The luckiest teddy boys and girls get to jive around him on the stage until they're led away. When the going gets slow again and rockers are restless, Jerry Lee looks down at them with his sinister smile. He always knows he can fix any crowd before the night ends by cutting loose those three climactic numbers: "Great Balls of Fire", "High School Confidential" and "Whole Lotta Shakin' Goin' On". They may bore him but they enthral anyone who hears them played by Jerry Lee Lewis, "the Killer" himself. And momentarily you feel the privilege of witnessing this man who belongs to musical history.

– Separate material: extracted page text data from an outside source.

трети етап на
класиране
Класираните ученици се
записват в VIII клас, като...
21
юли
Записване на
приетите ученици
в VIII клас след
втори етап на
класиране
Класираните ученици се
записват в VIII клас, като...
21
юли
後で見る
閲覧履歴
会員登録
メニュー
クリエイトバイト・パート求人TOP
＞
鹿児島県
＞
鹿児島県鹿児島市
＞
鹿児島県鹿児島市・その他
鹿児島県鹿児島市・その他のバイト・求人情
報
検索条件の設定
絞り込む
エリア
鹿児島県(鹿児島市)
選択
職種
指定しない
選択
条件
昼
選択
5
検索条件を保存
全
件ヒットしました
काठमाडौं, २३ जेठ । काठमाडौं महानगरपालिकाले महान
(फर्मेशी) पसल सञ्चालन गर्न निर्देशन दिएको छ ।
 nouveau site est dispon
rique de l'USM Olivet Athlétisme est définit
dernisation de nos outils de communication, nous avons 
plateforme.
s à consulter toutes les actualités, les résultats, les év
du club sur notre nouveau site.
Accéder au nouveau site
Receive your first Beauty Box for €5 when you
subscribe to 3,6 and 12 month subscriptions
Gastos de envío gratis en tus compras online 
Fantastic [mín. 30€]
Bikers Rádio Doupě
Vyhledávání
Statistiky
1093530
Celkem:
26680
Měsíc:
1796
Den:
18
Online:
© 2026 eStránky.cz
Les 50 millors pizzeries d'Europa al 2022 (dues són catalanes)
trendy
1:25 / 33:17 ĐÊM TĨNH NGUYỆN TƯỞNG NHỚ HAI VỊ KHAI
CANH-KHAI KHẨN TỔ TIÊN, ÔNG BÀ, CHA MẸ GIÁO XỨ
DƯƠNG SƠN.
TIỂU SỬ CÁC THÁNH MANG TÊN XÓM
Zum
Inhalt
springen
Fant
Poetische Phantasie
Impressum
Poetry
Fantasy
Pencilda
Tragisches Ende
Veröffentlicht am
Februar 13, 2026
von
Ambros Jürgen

Lewis comes from the same place and time that rock itself did, in the swampy Southern land where blues met country & western. The world that fashioned this God-fearing, gun-loving, hard-living, bug-eyed wild man is long gone.Sometimes tonight to watch him on stage is like visiting the Colosseum - a place where blood and terror once held sway but now is only an historical site. Then you look around and there is a real live lion, roaring and ready to dine.